> **SOURCE INFORMATION**:
■ ■ ■ ■ ■ ■ ■

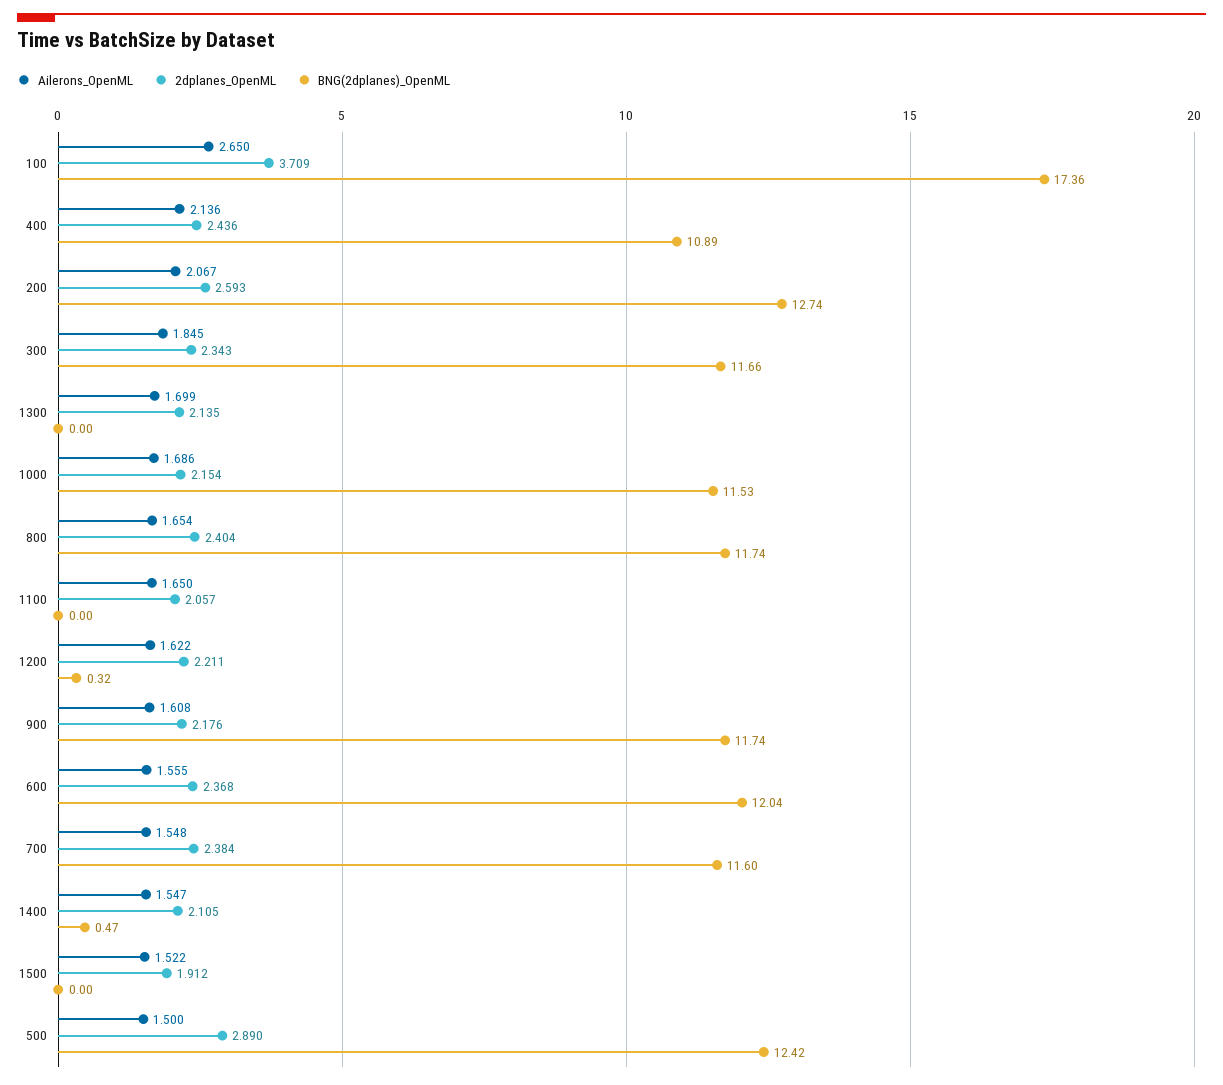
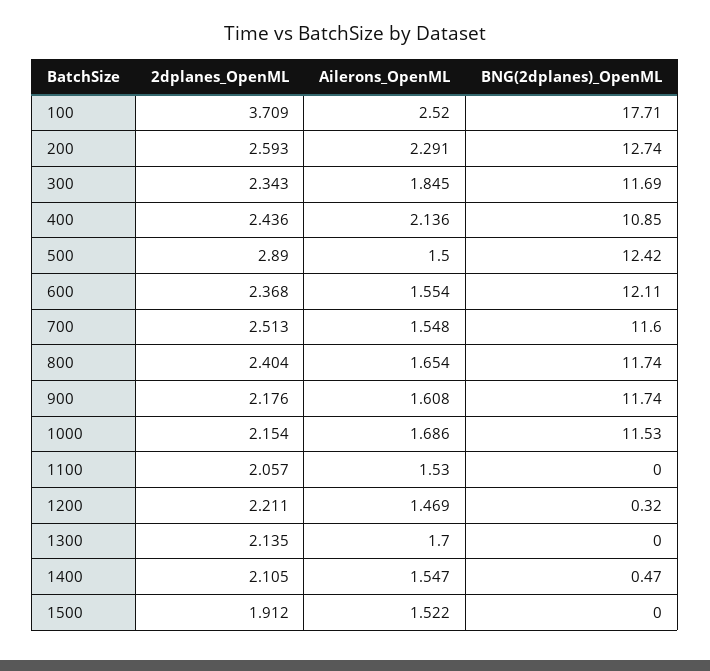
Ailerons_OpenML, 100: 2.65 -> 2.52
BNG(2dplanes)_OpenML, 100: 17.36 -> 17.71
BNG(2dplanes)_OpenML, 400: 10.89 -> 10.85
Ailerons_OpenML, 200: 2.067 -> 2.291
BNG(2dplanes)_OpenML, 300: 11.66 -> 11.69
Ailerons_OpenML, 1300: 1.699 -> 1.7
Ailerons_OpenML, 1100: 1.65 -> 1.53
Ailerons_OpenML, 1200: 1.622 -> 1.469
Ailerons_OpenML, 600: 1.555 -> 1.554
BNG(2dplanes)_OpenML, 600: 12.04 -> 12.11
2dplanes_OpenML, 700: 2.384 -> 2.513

■ ■ ■ ■ ■ ■ ■

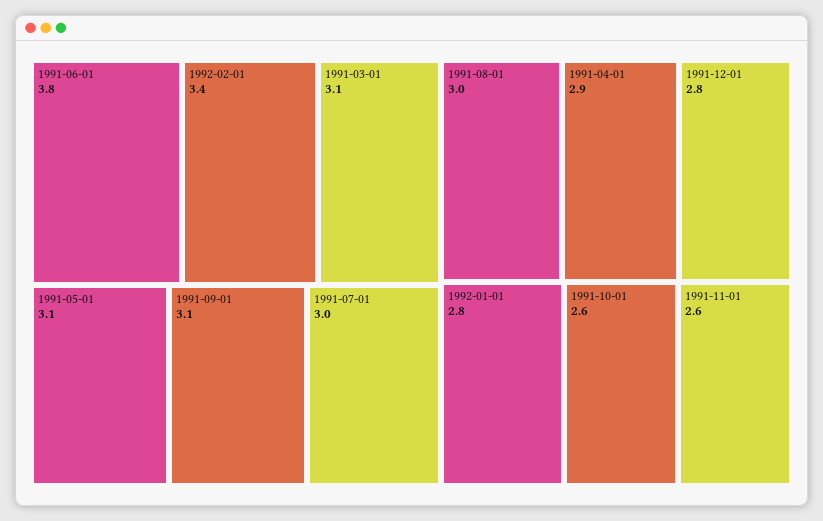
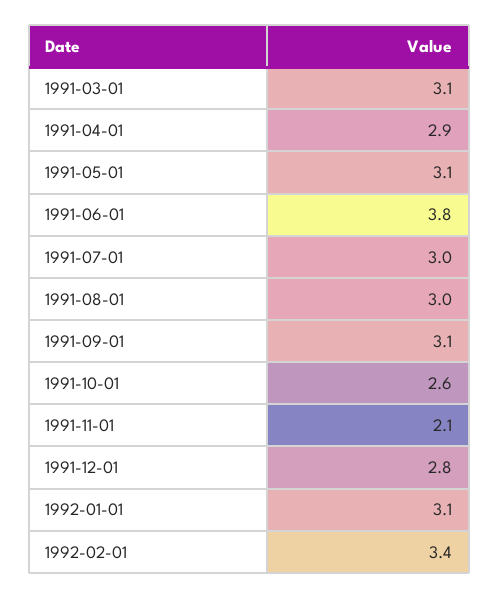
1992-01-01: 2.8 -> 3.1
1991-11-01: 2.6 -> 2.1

■ ■ ■ ■ ■ ■ ■

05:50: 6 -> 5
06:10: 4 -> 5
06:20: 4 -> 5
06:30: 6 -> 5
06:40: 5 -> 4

■ ■ ■ ■ ■ ■ ■

> **WHAT THE EXERCISE ASKS**: Taking the material above, extract exactly and only the lines from the line with "BNG(2dplanes)_OpenML, 400: 10.89 -> 10.85" to the line with "2dplanes_OpenML, 700: 2.384 -> 2.513", inclusive of both.

> **FINISHED TASK**:
BNG(2dplanes)_OpenML, 400: 10.89 -> 10.85
Ailerons_OpenML, 200: 2.067 -> 2.291
BNG(2dplanes)_OpenML, 300: 11.66 -> 11.69
Ailerons_OpenML, 1300: 1.699 -> 1.7
Ailerons_OpenML, 1100: 1.65 -> 1.53
Ailerons_OpenML, 1200: 1.622 -> 1.469
Ailerons_OpenML, 600: 1.555 -> 1.554
BNG(2dplanes)_OpenML, 600: 12.04 -> 12.11
2dplanes_OpenML, 700: 2.384 -> 2.513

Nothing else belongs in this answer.